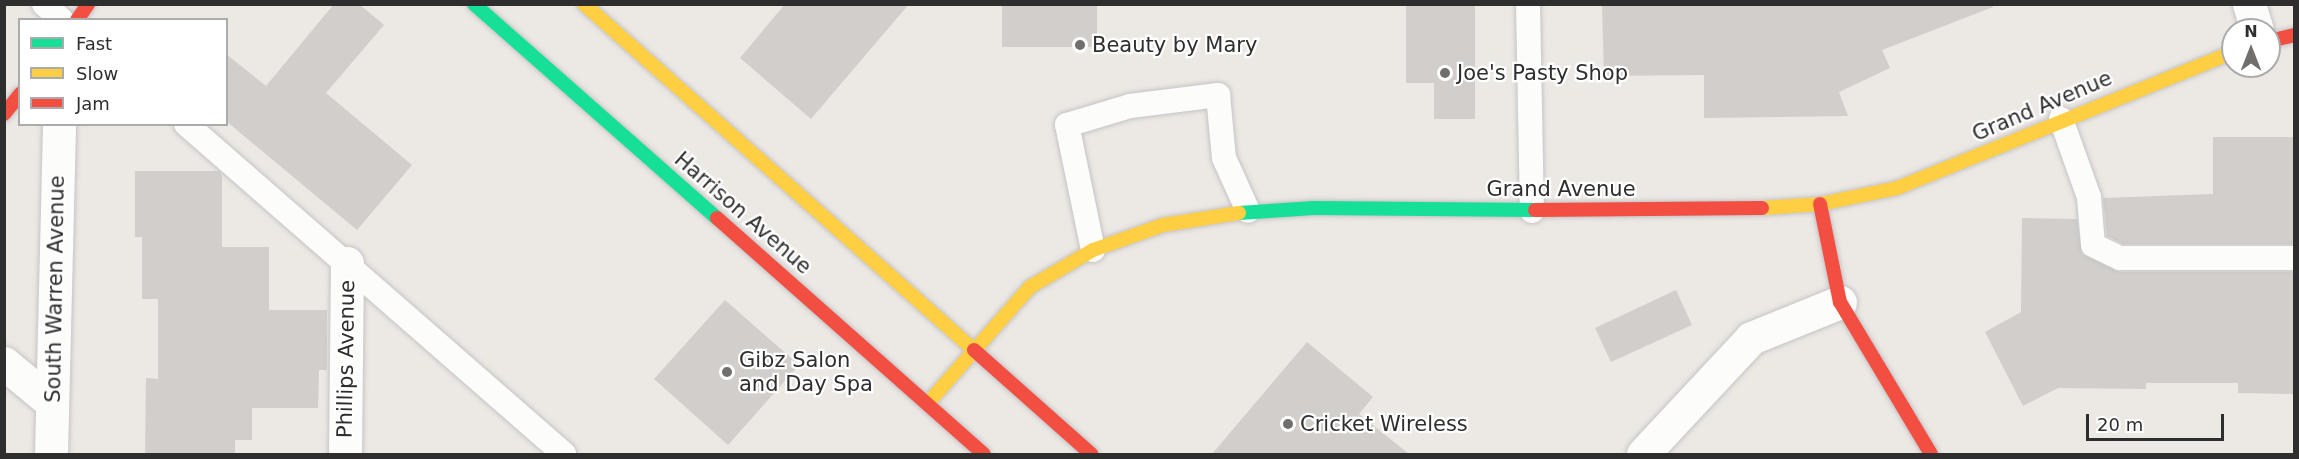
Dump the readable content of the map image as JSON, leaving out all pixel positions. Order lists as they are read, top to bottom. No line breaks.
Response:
{"streets":{"main road":["Grand Avenue","Harrison Avenue"],"street":["South Warren Avenue","Phillips Avenue"]},"crossings":[["Grand Avenue","Harrison Avenue"]],"places":["Beauty by Mary","Joe's Pasty Shop","Gibz Salon and Day Spa","Cricket Wireless"],"legend":["Fast","Slow","Jam"],"scale_bar":"20 m","north":"top"}
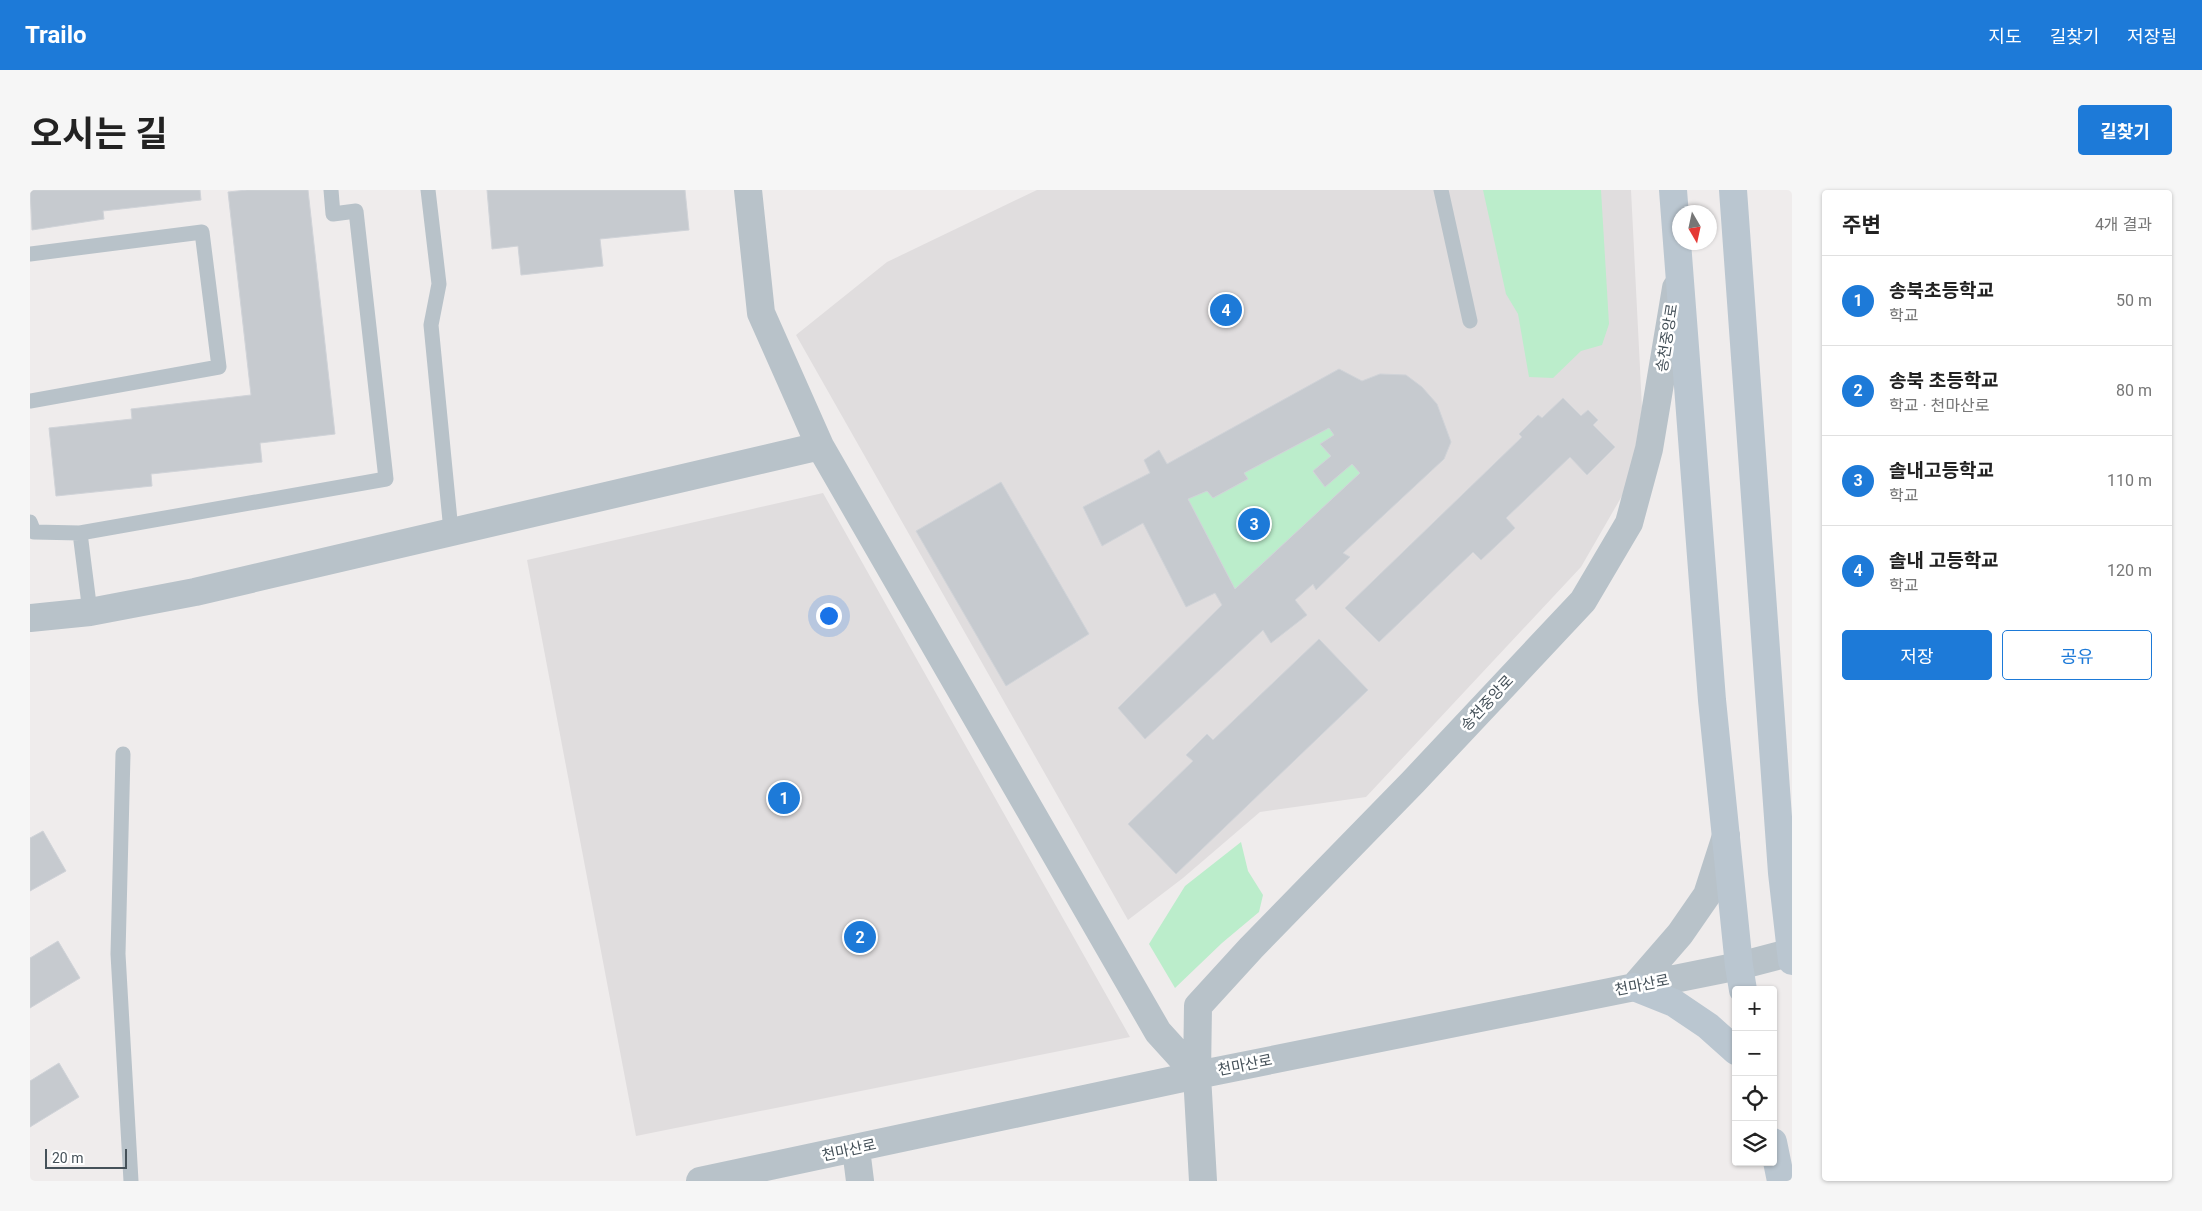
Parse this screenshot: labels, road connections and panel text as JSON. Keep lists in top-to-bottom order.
{
  "streets": {
    "street": ["송천중앙로", "천마산로"]
  },
  "crossings": [
    ["송천중앙로", "천마산로"]
  ],
  "scale_bar": "20 m",
  "north": "bottom",
  "page": {
    "header": "Trailo",
    "nav": ["지도", "길찾기", "저장됨"],
    "title": "오시는 길",
    "buttons": [
      "길찾기",
      ["저장", "공유"]
    ],
    "heading": ["주변", "4개 결과"],
    "list": [
      {
        "mark": "1",
        "name": "송북초등학교",
        "note": "학교",
        "value": "50 m"
      },
      {
        "mark": "2",
        "name": "송북 초등학교",
        "note": "학교 · 천마산로",
        "value": "80 m"
      },
      {
        "mark": "3",
        "name": "솔내고등학교",
        "note": "학교",
        "value": "110 m"
      },
      {
        "mark": "4",
        "name": "솔내 고등학교",
        "note": "학교",
        "value": "120 m"
      }
    ],
    "pins": [
      "4",
      "3",
      "1",
      "2"
    ],
    "map_buttons": ["+", "−"],
    "scale": "20 m"
  }
}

* _EXERCISE BRIEF_: If pictures are present, they are dropped, and the entries above are written out word for word.

* _SOLUTION TO THE PROBLEM_:
Dump the readable content of the map image as JSON, leaving out all pixel positions. Order lists as they are read, top to bottom. No line breaks.
Response:
{"streets":{"main road":["Grand Avenue","Harrison Avenue"],"street":["South Warren Avenue","Phillips Avenue"]},"crossings":[["Grand Avenue","Harrison Avenue"]],"places":["Beauty by Mary","Joe's Pasty Shop","Gibz Salon and Day Spa","Cricket Wireless"],"legend":["Fast","Slow","Jam"],"scale_bar":"20 m","north":"top"}
Parse this screenshot: labels, road connections and panel text as JSON. Keep lists in top-to-bottom order.
{
  "streets": {
    "street": ["송천중앙로", "천마산로"]
  },
  "crossings": [
    ["송천중앙로", "천마산로"]
  ],
  "scale_bar": "20 m",
  "north": "bottom",
  "page": {
    "header": "Trailo",
    "nav": ["지도", "길찾기", "저장됨"],
    "title": "오시는 길",
    "buttons": [
      "길찾기",
      ["저장", "공유"]
    ],
    "heading": ["주변", "4개 결과"],
    "list": [
      {
        "mark": "1",
        "name": "송북초등학교",
        "note": "학교",
        "value": "50 m"
      },
      {
        "mark": "2",
        "name": "송북 초등학교",
        "note": "학교 · 천마산로",
        "value": "80 m"
      },
      {
        "mark": "3",
        "name": "솔내고등학교",
        "note": "학교",
        "value": "110 m"
      },
      {
        "mark": "4",
        "name": "솔내 고등학교",
        "note": "학교",
        "value": "120 m"
      }
    ],
    "pins": [
      "4",
      "3",
      "1",
      "2"
    ],
    "map_buttons": ["+", "−"],
    "scale": "20 m"
  }
}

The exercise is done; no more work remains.